# questions for all



## Guest (Dec 10, 2009)

i posted elsewhere but i think i should have done it here....


i looked around and couldnt seem to find anyone with questions exactly like mine...
im looking for a good beginner board, is there any brand specific to beginner? :thumbsup: ive been looking for a used one on craigslist and there are some good deals.

first thing i wanted to get squared away is the :thumbsup: board length
because i have seen sizing charts that set me at a 148 
and then i have read elsewhere that i am to be looking for a board longer than that.

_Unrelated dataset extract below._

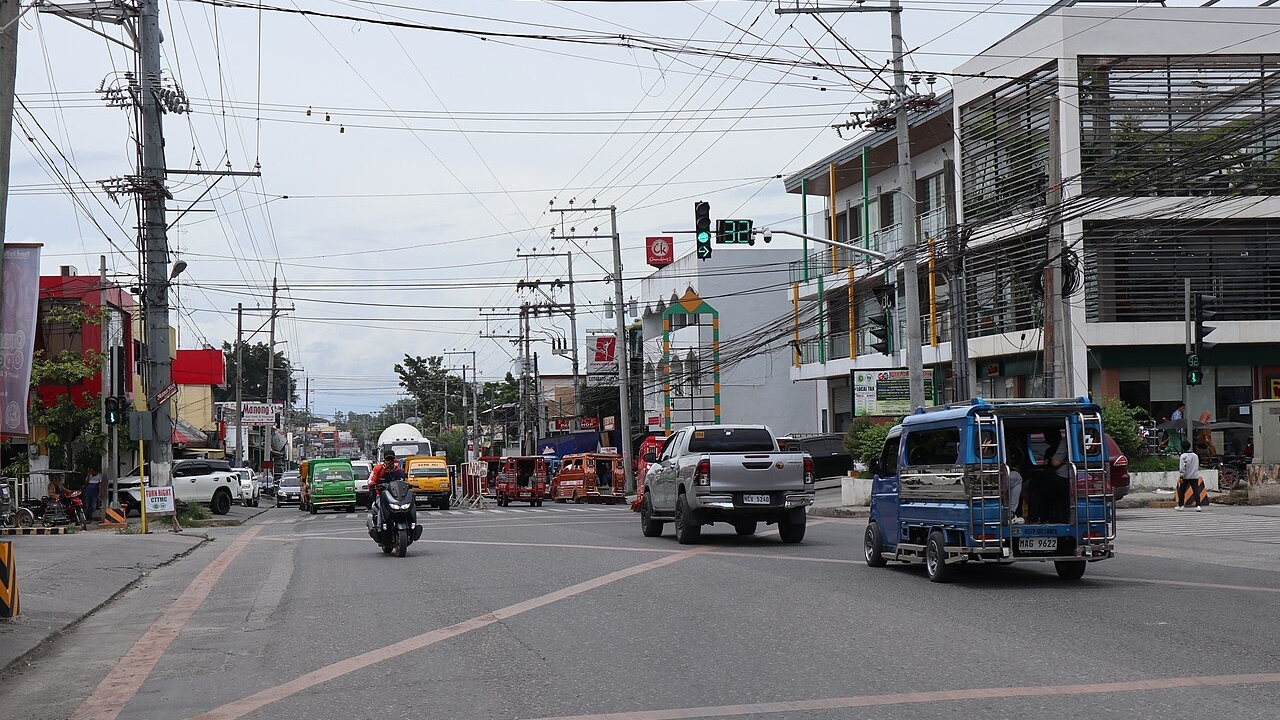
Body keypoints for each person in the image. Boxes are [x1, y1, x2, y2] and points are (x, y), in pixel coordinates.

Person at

ALSO... i feel like some womens boots dont fit my ankle right because they are too tight. possibly i may just need to try more brands but the mens boot feels much better. i also understand that mens bindings fit mens boots and womens likewise. i know they say womens products are better for women but :thumbsup: when you rent a board, do they give out rental products specific to gender? i dont feel like they did last time i went, i could be wrong.

with all that said, i hope i am making sense. its not like i just jumped onto this website without doing any research, i am just looking for more direction please. i plan on taking a lesson once i get up on the moutain in january.

Height: 5'7
Weight: 160ish, maybe a few more
Boot size: Mens 9, Womens 10.5
Riding style: beginner, freeride [only rode 1 time 2 yrs ago]
Age: 24
Location: i am going to be in lake tahoe, possibly Sierra ski resort


----------



## picturethis (Dec 7, 2009)

get a neversummer Evo-R they are so buttery or maybe a noodle but a twin board that has a softer rating


----------